Face to face, these works by Wanjiku, each 150 by 100cm, project real power and even online, although the scale and texture are absent, they radiate authority.
The key word in their titles, Dualities, highlights a constant in Wanjiku’s work; the interplay of opposites.
In her Straitjackets series, for example, the subjects were freedom and restriction, in her Mourning a Memory paintings at the One-Off last year the artist focused on the internal gaze and considered past and present.
Now she has taken the classic image of two figures, separate or merged, to highlight the contrast between our hopes and reality through the lens of places of safety that become arenas for violence.
As in most of this artist’s work the compositions are simple and strong; one or two figures set against neutral backgrounds. They are the actors, the canvas their stage.
In each, two figures align—one dark, the other lighter as Wanjiku modulates her palette of browns and pinks, the colours of our flesh. Close up can be seen glints of red, prussian blue and green, the scent of death and putrefaction.
Mysterious and moving, these messengers for the painter watch us as we watch them.
In spite of the possibility of a more literal interpretation, in which the figures are separate, each with its own sentient considerations, they are in fact one; each painting a metaphor for two parts of the same person.
For we are looking at the pale flesh of our aspirations set against the darker reality. We are seeing the rawness of being.
This is clearer in Dualities of Excess and Repression IV, the most immediately powerful of the two paintings, with the flesh of both figures stripped to show the whitened bones of a shared ribcage, as deceit and pretence are peeled back to reveal truth. The midriff of the two images merge and contain a single foetus.
This symbolises the artist’s belief that systems that suffer from inbuilt inequality, where laws are made mainly by men and impact on women, encourage men to turn on their loved ones.
The foetus exemplifies Wanjiku’s disgust at a recent change in abortion law in Alabama, US, which took away a woman’s right to choose.
“Humanity gets lost in the mechanism of law-making,” Wanjiku told me. “My current paintings are about who we are and what we want to become.”
Researching the way that loss of humanity can lead to domestic violence, the artist found that in 2018-19 there were at least 47 cases of murder or manslaughter of women by their husbands or lovers on file in Kenya alone.

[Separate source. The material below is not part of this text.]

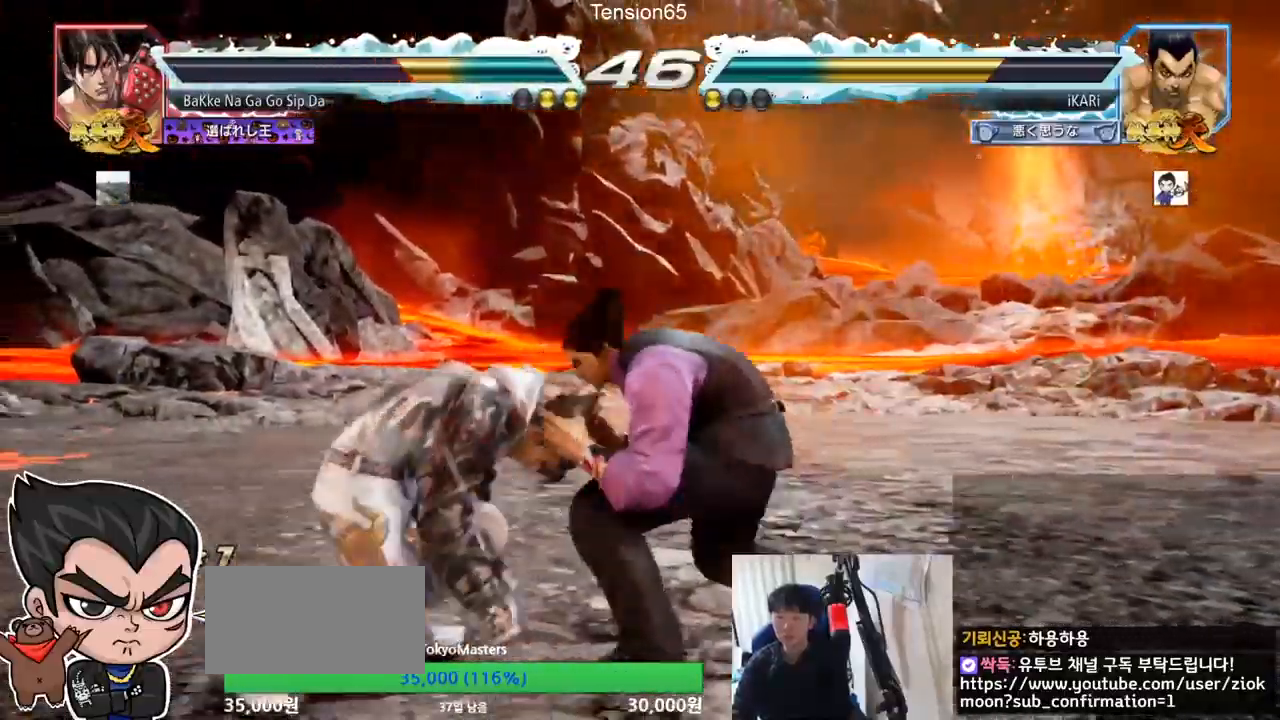
{"buttons": [], "left_stick": "center", "events": [[17, "CIRCLE", "up"], [84, "SQUARE", "down"], [134, "SQUARE", "up"], [217, "SQUARE", "down"], [250, "left_stick", "center"], [300, "SQUARE", "up"], [417, "TRIANGLE", "down"], [467, "TRIANGLE", "up"]]}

In the other work, Dualites of Excess and Repression II, the paler female form is sharply delineated while the other threatens to envelope it, projecting this looming symbol of reality as a harbinger of death.
Both these paintings are in Wanjiku’s instantly recognisable style; sonorous and brooding with a compelling beauty born of the skillful manipulation of a restricted palette and mastery of form.
It is the weight of the message combined with its seductive presentation that defines world class art.
And these two paintings, surely, are world class.